** EXCERPTED RECORDS follows **
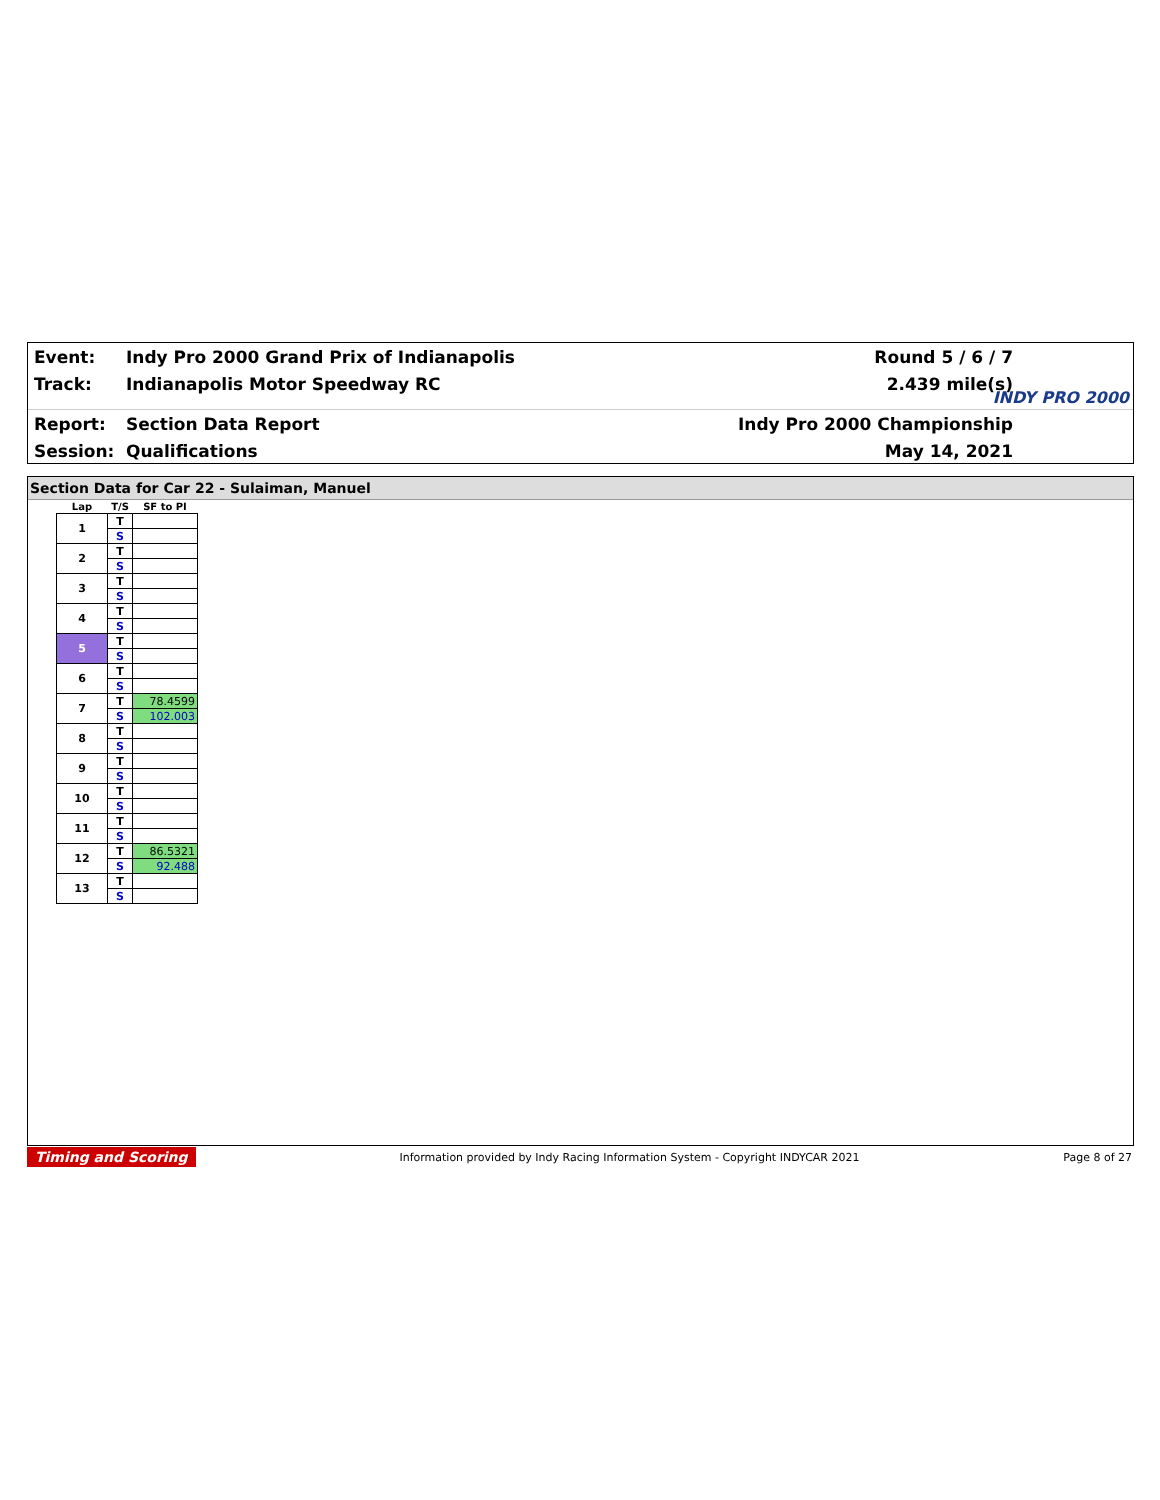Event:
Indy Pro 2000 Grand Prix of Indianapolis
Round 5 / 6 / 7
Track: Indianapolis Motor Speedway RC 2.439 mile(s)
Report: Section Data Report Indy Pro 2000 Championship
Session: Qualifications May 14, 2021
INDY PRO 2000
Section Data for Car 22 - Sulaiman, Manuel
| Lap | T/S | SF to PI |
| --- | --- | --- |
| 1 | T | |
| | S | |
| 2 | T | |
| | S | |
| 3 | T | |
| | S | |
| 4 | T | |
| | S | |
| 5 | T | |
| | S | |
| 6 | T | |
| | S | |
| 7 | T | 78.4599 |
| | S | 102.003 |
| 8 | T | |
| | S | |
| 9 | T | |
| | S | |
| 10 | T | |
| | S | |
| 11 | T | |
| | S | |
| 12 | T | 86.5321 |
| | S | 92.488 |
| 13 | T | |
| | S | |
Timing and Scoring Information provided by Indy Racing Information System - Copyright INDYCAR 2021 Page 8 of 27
** End of EXCERPTED RECORDS **
** EXCERPTED RECORDS follows **
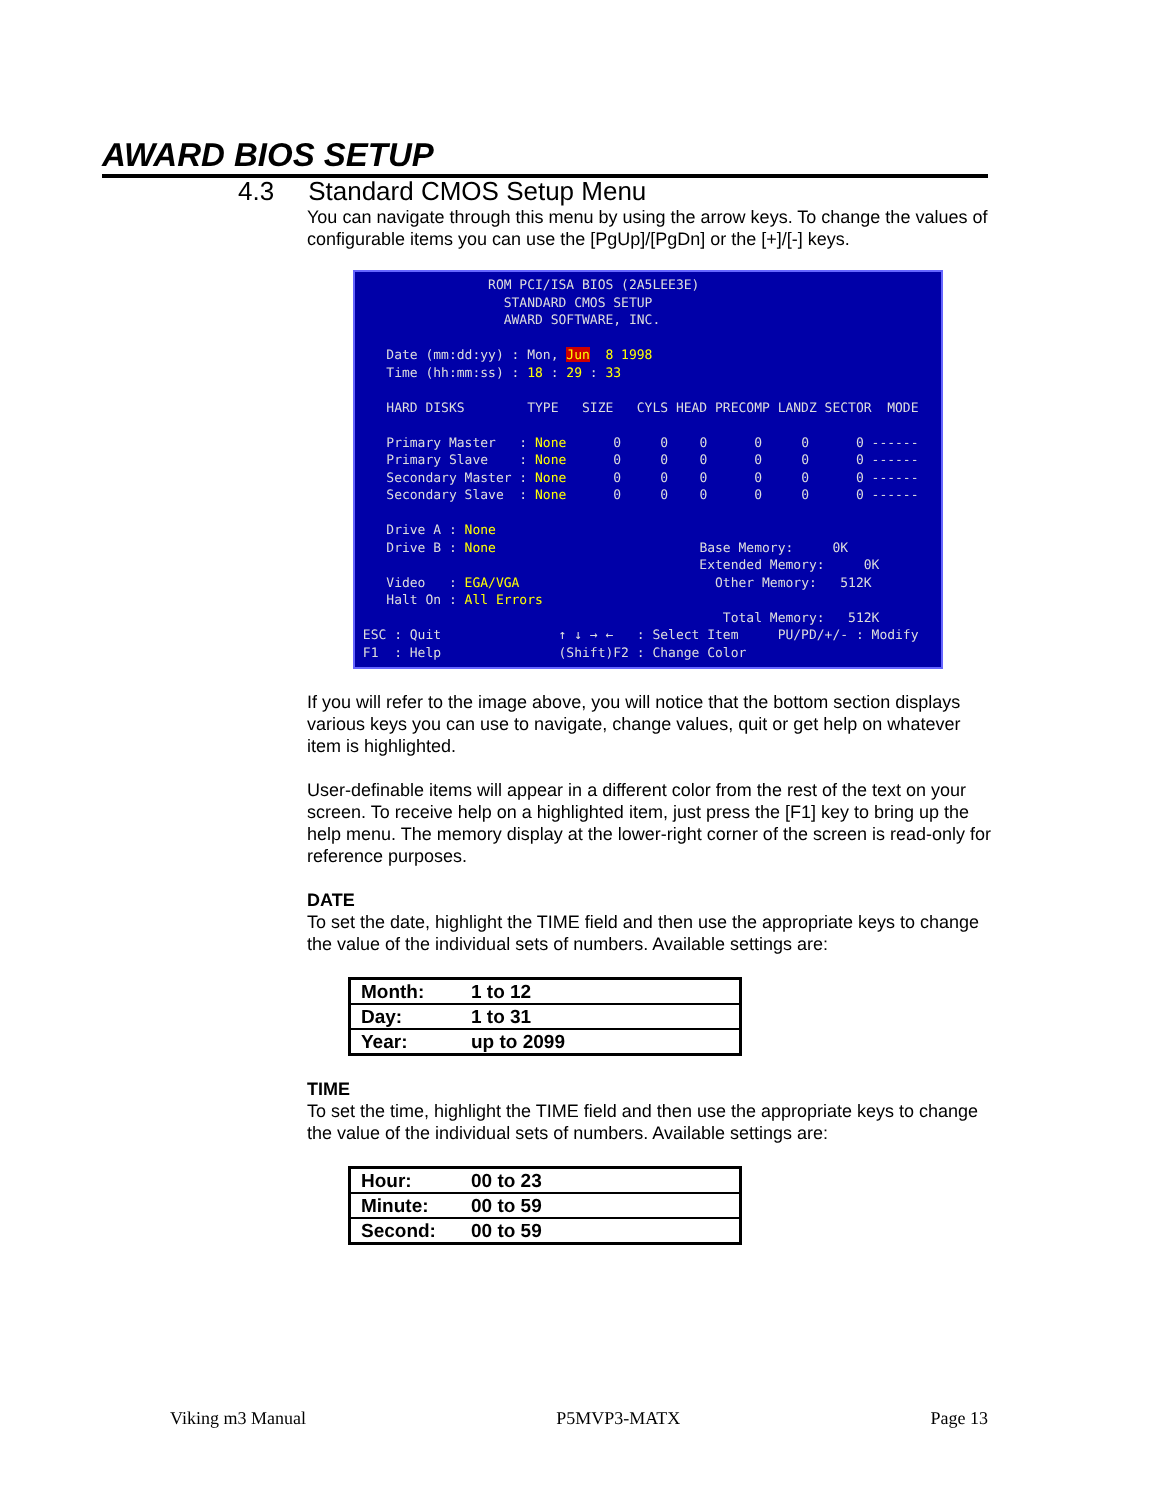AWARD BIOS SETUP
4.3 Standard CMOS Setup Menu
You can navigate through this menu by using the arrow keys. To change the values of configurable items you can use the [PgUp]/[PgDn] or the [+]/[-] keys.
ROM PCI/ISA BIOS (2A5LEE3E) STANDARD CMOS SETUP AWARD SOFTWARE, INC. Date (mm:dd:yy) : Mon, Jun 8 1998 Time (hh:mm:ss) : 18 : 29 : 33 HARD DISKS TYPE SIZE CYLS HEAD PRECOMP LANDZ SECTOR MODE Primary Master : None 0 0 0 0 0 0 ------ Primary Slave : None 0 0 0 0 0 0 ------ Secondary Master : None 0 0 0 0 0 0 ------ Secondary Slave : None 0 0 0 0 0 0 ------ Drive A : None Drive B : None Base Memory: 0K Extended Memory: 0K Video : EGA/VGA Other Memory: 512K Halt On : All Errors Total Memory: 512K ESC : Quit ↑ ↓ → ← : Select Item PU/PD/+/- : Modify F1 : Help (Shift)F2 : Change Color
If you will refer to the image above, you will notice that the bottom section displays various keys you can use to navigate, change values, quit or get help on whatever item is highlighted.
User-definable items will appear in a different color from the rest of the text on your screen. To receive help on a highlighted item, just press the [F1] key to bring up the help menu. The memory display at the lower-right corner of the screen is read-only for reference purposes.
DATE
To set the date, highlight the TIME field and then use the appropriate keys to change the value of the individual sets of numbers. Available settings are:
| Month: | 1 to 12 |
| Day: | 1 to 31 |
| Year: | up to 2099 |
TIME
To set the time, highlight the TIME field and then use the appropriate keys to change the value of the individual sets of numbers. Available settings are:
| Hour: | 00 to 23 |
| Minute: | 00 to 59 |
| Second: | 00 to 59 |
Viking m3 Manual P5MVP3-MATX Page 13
** End of EXCERPTED RECORDS **
** EXCERPTED RECORDS follows **
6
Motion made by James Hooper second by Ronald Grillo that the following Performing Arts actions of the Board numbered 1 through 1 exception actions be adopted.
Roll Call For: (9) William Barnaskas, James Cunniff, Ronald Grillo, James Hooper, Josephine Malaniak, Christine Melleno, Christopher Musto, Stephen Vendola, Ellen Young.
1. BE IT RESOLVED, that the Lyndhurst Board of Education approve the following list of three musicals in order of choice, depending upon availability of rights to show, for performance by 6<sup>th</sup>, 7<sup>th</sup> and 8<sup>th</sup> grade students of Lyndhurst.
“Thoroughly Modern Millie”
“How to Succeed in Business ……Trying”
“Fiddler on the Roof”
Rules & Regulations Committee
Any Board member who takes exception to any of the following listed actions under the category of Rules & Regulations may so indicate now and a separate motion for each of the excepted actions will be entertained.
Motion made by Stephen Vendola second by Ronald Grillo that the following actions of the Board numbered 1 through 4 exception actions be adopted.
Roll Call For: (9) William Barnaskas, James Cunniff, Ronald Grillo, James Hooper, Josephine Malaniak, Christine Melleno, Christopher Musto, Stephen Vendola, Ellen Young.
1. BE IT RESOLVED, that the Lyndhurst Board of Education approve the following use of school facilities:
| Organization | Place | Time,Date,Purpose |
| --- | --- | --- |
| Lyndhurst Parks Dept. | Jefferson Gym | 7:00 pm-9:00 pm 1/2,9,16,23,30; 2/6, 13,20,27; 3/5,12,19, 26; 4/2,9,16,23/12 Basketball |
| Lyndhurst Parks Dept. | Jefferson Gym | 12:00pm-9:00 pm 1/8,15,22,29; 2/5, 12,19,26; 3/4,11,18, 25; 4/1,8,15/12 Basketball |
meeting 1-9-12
** End of EXCERPTED RECORDS **
» **ASSIGNED TASK**
Go back to the listing above. Copy word for word the lines from the one with "Second: | 00 to 59 |" through the one with "Viking m3 Manual P5MVP3-MATX Page 13", and nothing more.

» **SOLUTION FOR THIS PROBLEM**
| Second: | 00 to 59 |
Viking m3 Manual P5MVP3-MATX Page 13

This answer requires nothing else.